Element region listings:
----------

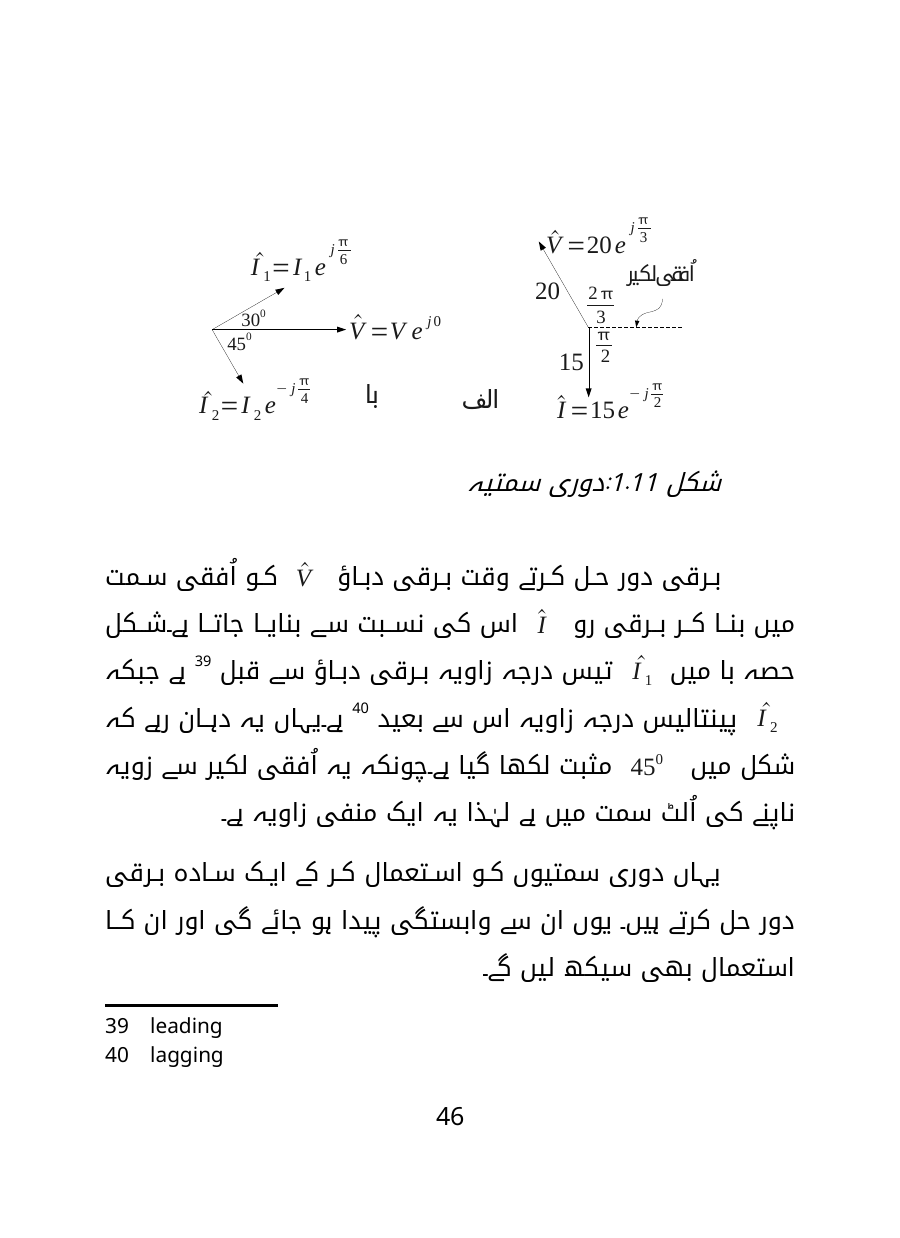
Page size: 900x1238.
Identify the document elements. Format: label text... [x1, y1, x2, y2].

text برقی دور حل کرتے وقت برقی دباؤ کو اُفقی سمت میں بنا کر برقی رو اس کی نسبت سے بنایا جاتا ہے۔شکل حصہ با میںتیس درجہ زاویہ برقی دباؤ سے قبل ہے جبکہ پینتالیس درجہ زاویہ اس سے بعید ہے۔یہاں یہ دہان رہے کہ شکل میں مثبت لکھا گیا ہے۔چونکہ یہ اُفقی لکیر سے زویہ ناپنے کی اُلٹ سمت میں ہے لہٰذا یہ ایک منفی زاویہ ہے۔ [105, 553, 795, 837]
text شکل 1.11:دوری سمتیہ [179, 181, 721, 506]
text lagging [105, 1040, 795, 1068]
text leading [105, 1012, 795, 1040]
text یہاں دوری سمتیوں کو استعمال کر کے ایک سادہ برقی دور حل کرتے ہیں۔ یوں ان سے وابستگی پیدا ہو جائے گی اور ان کا استعمال بھی سیکھ لیں گے۔ [105, 850, 795, 992]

----------

## Exercise
Edit the records so that "document elements" becomes "layout elements", keeping every other character the same. Omit the pictures from your answer.

## Result of the exercise
Page size: 900x1238.
Identify the layout elements. Format: label text... [x1, y1, x2, y2].

text برقی دور حل کرتے وقت برقی دباؤ کو اُفقی سمت میں بنا کر برقی رو اس کی نسبت سے بنایا جاتا ہے۔شکل حصہ با میںتیس درجہ زاویہ برقی دباؤ سے قبل ہے جبکہ پینتالیس درجہ زاویہ اس سے بعید ہے۔یہاں یہ دہان رہے کہ شکل میں مثبت لکھا گیا ہے۔چونکہ یہ اُفقی لکیر سے زویہ ناپنے کی اُلٹ سمت میں ہے لہٰذا یہ ایک منفی زاویہ ہے۔ [105, 553, 795, 837]
text شکل 1.11:دوری سمتیہ [179, 181, 721, 506]
text lagging [105, 1040, 795, 1068]
text leading [105, 1012, 795, 1040]
text یہاں دوری سمتیوں کو استعمال کر کے ایک سادہ برقی دور حل کرتے ہیں۔ یوں ان سے وابستگی پیدا ہو جائے گی اور ان کا استعمال بھی سیکھ لیں گے۔ [105, 850, 795, 992]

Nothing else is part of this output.